Proof that the variance of the estimated coefficients \(\hat \beta = \sigma^2 \left(X^\top X \right)^{-1}\) where the estimation of \(\sigma\) depends on the number of estimated parameters, \(p,\) and the number of observations, \(n\): \(\text{SSE} = e^\top e\) has \(\text{df}_E = n − p.\) The estimate for \(\sigma^2\) is

\[s^2 = \frac{\mathrm e^\top \mathrm e}{n-p}= \frac{(\mathrm Y − \mathrm{Xb})^\top(\mathrm Y − \mathrm{Xb})}{n-p}= \frac{\text{SSE}} {\text{df}_E}= \text{MSE}\]

\[s = \sqrt{s^2}= \text{Root MSE}\]

From this video and this post:

We know that \(\hat \beta= \left(X^\top X \right)^{-1} X^\top Y.\)

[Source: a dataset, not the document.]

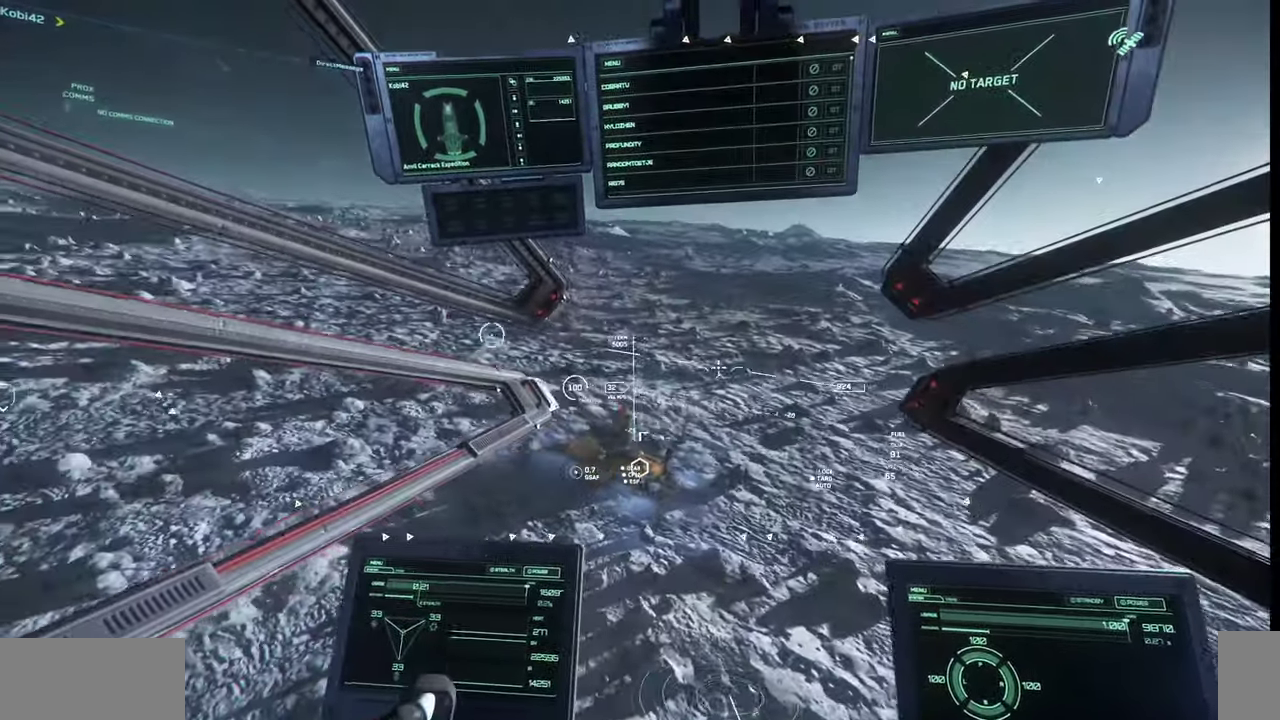
{"keys": ["d"], "mouse": []}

And we want to calcualte the variance of the parameter estimate:

\(\begin{align}\text{var}\left(\hat \beta\right) &= \text{var}\left[\left(X^\top X \right)^{-1} X^\top y\right]\\\quad &\underset{\text{var}(Ay)=A\,\text{var}(y)\,A^\top}{=}\quad\left[\left(X^\top X \right)^{-1} X^\top \right] \color{blue}{\text{var}(y)} \left[\left(X^\top X \right)^{-1} X^\top \right]^\top\\ &\underset{*}=\quad\left[\left(X^\top X \right)^{-1} X^\top \right] {\bf I}\sigma^2 \left[\left(X^\top X \right)^{-1} X^\top \right]^\top\\ &=\sigma^2\left[\left(X^\top X \right)^{-1} X^\top \right]\left[\left(X^\top X \right)^{-1} X^\top \right]^\top\\ &\quad\underset{(AB)^\top = B^\top A^\top}{=}\quad\sigma^2\left[\left(X^\top X \right)^{-1} X^\top \right]\left[\left(X^\top\right)^\top \left(\left(X^\top X \right)^{-1}\right)^\top \right]\\ &\quad\underset{(A^{-1})^\top = (A^\top)^{-1}}{=}\quad\sigma^2\left[\left(X^\top X \right)^{-1} X^\top \right]\left[X \left(\left(X^\top X \right)^\top\right)^{-1} \right]\\ &\quad\underset{A^\top A \text{ is symmetrical}}{=}\quad\sigma^2\left[\left(X^\top X \right)^{-1} X^\top \right]\left[X \left(X^\top X \right)^{-1} \right]\\ &\quad\underset{ \text{regrouping}}{=}\quad\sigma^2\left[\left(X^\top X \right)^{-1}\right] X^\top X \left[\left(X^\top X \right)^{-1} \right]\\ &=\bbox[yellow, 2px]{\sigma^2 \left(X^\top X\right)^{-1}} \end{align}\)

\(*\) because:

\[\text{var}(y)= \text{var}\left(X\beta+\varepsilon\right)\]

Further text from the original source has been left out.